O combate à pedofilia no Brasil
Enviada em 25/05/2019
Segundo a constituição brasileira de 1988 a segurança e os direitos civis da infância e da juventude são garantidos pela lei. Entretanto, é possivel relacionar o aumento dos índices de violência infantil como a pedofilia, ao descaso público e o precário sistema de fiscalização e cumprimento de leis relacionadas ao abuso sexual contra menores. Sendo assim, torna-se necessário a promoção de medidas que venham trazer garantias de proteção para essa parcela populacional.
De acordo com a Organização Mundial da Saúde, cerca de 20% de meninas menores de 18 anos sofram com a pedofilia. No entanto, apenas uma pequena parte dos abusos infantis são denunciados devido a falta de coragem e apoio que essas crianças possam receber do estado. Nesse sentido, confirma-se o pensamento do evangelista e ativista político estadunidense, Martin Luther King, de que, o preocupante não é o grito dos agressores, e sim, o silêncio das vítimas.
Conforme exposto por Thomas Hobbes, o homem é o lobo do próprio homem quando não ocorre a realização das leis. Por conseguinte, núcleos de segurança públicas que não incentivam os menores e seus responsáveis a relatarem os casos de violência, e que não efetivam o cumprimento da ordem jurídica, contribuem para que os transgressores sintam-se livres e impunes para cometerem tal ato. Em outra análise, indica que a falta de fiscalização em redes sociais cooperam para o aumento dos números de pedofilia graças ao fácil acesso à internet, que as crianças possuem, tornando-se contestável o uso não supervisionado dessas ultimas, aos meios de comunicação.

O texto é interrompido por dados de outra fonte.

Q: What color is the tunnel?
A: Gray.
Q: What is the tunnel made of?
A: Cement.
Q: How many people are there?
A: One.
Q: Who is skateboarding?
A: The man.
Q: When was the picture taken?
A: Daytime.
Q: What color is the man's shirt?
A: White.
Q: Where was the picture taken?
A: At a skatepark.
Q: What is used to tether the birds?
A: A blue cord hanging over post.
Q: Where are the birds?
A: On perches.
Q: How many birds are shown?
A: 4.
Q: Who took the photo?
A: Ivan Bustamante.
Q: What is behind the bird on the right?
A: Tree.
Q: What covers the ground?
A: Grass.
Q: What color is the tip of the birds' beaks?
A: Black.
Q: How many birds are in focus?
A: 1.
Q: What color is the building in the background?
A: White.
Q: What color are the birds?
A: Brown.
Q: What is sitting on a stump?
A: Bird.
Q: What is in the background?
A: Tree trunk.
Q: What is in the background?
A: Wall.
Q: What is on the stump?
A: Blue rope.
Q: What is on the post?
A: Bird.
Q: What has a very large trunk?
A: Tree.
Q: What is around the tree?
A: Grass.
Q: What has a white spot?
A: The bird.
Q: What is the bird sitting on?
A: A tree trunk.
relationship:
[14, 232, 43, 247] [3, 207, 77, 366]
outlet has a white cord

Portanto, cabe ao Estado, por meio de leis e investimentos, estabelecer políticas públicas efetivas que auxiliem a população a denunciar os casos de abuso sexuais infantis, mostrando às pessoas vias de acesso até as autoridades, fornecendo segurança jurídica e física paras vítimas, a fim de diminuir de maneira considerável os casos de pedofilia. Além disso, constitui-se fundamental que as instituições educacionais promovam por meio de campanhas de conscientização, para pais e alunos, discussões engajadas sobre os estupros cometidos contra menores, para que haja acompanhamento sobre esses últimos, e que assim possa ser desenvolvida uma sociedade mais informada e igualitária.